I've been using older-generation GPS units for years without complaint. However, I'm also starting to feel extremely limited by the storage space (or lack thereof) on older GPS models- 1,000 points and 25 routes isn't cutting it anymore. So I'm in the market for a new GPS with modern-day storage abilities.

One model I've been looking at is the Garmin GPSMAP 66 series. This seems to be roughly equivalent to the InReach but without the satellite messaging ability (although there is an option to add that). There's 2 specific models I'm looking at- the 66SR, which has multi-band technology, and the 66S, which does not.

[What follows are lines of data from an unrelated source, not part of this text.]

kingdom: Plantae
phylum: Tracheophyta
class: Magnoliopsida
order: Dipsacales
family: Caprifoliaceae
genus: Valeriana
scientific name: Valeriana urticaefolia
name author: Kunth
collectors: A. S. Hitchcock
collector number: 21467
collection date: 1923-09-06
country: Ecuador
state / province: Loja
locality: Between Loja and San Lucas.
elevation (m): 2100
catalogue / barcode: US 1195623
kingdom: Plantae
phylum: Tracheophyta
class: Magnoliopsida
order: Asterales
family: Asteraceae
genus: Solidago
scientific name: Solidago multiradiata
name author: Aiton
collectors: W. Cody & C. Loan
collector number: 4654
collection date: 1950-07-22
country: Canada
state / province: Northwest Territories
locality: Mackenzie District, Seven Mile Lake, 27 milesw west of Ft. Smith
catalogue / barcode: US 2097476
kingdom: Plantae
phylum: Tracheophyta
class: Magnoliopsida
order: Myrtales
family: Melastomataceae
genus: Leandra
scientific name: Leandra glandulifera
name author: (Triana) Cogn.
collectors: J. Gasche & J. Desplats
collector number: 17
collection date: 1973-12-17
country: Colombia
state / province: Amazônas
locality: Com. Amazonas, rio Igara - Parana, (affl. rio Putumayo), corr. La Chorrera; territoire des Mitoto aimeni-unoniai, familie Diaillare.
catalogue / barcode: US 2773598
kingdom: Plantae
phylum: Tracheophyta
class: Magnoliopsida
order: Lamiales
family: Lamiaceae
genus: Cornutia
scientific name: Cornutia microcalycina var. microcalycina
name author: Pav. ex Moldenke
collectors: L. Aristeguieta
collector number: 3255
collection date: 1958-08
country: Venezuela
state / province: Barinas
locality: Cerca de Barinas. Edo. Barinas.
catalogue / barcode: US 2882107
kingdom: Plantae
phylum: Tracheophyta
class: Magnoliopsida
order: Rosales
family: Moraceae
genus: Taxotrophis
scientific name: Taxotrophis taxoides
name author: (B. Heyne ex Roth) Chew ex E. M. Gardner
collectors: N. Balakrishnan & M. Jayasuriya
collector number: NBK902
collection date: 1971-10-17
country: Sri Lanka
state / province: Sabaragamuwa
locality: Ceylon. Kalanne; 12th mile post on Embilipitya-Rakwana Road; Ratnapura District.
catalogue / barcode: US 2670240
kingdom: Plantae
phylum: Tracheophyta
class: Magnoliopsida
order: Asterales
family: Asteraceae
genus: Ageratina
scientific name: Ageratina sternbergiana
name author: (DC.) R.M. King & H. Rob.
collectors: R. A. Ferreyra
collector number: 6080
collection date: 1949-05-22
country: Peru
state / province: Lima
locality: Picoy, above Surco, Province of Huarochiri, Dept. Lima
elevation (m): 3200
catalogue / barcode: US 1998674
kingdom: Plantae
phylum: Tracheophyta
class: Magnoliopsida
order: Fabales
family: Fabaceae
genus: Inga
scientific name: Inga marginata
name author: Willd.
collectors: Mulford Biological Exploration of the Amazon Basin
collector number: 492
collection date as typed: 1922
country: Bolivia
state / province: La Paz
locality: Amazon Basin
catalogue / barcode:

For waypoints, multi-band technology seems to be not worth the price- I can just set the GPS down and let it average points for a few minutes to get a waypoint that is accurate enough for my purposes.

But for tracks, averaging of points is a non-starter for obvious reasons. I do like to record tracks and I would like for those tracks to be fairly accurate. I have noticed in the past that tracks recorded on older GPS units aren't great in some spots where there can be interference. Can anyone here comment from experience on whether the multi-band technology really makes a different in producing more accurate tracks?

Another consideration- the 66SR comes with a built in rechargeable battery, while the 66S takes AA batteries. Obviously, the built in battery might not last for longer trips (I'm often out for 5 days at a time), but I usually carry a USB charger on longer trips anyways. It would be nice also to cut down on the number of disposable batteries I go through as well.